Archive for May, 2011

I attend the youth ministry at my church, and like many youth groups, we play contemporary Christian music. I notice that these songs can often be much more stirring to sing than the old hymns, and more heartfelt at times.

One big problem, however, occurs when we sing new songs or get too focused on singing a song well. Personally, I find it difficult to sing from my heart a song I’ve never seen before. I’m unfamiliar with the tunes and the lyrics, leaving me to stay silent as I try to get used to the song. Also, there are times when I’m conscious of my singing or my voice – such as those times when I have a bad cold and a hoarse voice – where I get too distracted trying to sing well. The rest of the time I’m so busy singing, I actually forget what I’m singing in the first place – because I’m so used to the song. It then becomes easy to lose focus of what worship is truly about: standing before God, acknowledging His presence, and letting my praise flow to Him in music.

● Records supplied
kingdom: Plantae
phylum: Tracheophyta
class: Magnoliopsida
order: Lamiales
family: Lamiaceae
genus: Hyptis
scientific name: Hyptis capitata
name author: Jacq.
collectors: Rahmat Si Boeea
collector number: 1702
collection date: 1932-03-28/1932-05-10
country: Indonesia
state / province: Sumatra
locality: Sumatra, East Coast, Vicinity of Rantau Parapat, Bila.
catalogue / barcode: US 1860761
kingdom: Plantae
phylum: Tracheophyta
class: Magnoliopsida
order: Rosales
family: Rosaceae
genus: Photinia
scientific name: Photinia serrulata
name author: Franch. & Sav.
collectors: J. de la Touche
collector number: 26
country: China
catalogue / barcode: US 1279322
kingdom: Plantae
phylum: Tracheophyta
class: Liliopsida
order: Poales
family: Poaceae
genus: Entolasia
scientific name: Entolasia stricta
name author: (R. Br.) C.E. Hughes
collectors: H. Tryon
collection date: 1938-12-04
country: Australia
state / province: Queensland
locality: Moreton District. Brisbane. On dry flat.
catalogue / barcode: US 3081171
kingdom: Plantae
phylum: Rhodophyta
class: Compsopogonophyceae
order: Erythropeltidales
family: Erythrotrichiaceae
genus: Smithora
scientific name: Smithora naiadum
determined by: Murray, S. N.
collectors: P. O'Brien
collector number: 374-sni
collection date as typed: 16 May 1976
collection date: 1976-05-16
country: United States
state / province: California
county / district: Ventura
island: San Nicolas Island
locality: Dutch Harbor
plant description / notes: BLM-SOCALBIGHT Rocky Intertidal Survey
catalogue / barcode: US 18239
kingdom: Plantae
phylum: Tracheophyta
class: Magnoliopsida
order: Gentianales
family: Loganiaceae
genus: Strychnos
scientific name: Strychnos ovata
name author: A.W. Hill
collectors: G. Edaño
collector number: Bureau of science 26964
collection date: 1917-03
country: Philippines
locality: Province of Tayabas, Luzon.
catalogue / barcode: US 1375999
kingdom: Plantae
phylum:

● Exercises
a: Echo the post on worship singing word for word, from "I attend the" to "heartfelt at times.".
b: In the post on worship singing, what kind of music does the writer's youth group play?
c: Pick up the post on worship singing after its last sentence and keep writing.

● Answers to the problems
a:
I attend the youth ministry at my church, and like many youth groups, we play contemporary Christian music. I notice that these songs can often be much more stirring to sing than the old hymns, and more heartfelt at times.

b: Contemporary Christian music.

c:
However, new songs can be excellent at times. If the song is really well written, you can read the lyrics – not busy trying to sing – and understand the songwriter’s motives behind writing it. Often times when I sing a very familiar song, I kind of forget the whole meaning of it… unless of course I know the words really well and sing them as an extension of my thanksgiving to God, experiencing the words in their full power.

Every once in a while, I find it extremely helpful and encouraging to just be silent as the music plays. Read the lyrics and meditate on them, and try to figure out if there are any subliminal, deeper meanings between the words. Silently pray ad talk to God, acknowledging the words and presenting them to God in prayer as your praise. It’s a completely different experience than from singing the words. Your worship might become more real, with the knowledge that you aren’t simply singing… you are actually giving to God all the praise and glory He deserves.

With that, I urge you to give this a try. Whether you sing hymns or contemporary songs, take a minute or two to really think on the words, and honestly present your praise to God in full adoration of who He is.

If you do so with a heart full of thanksgiving, you will surely reap heartwarming results.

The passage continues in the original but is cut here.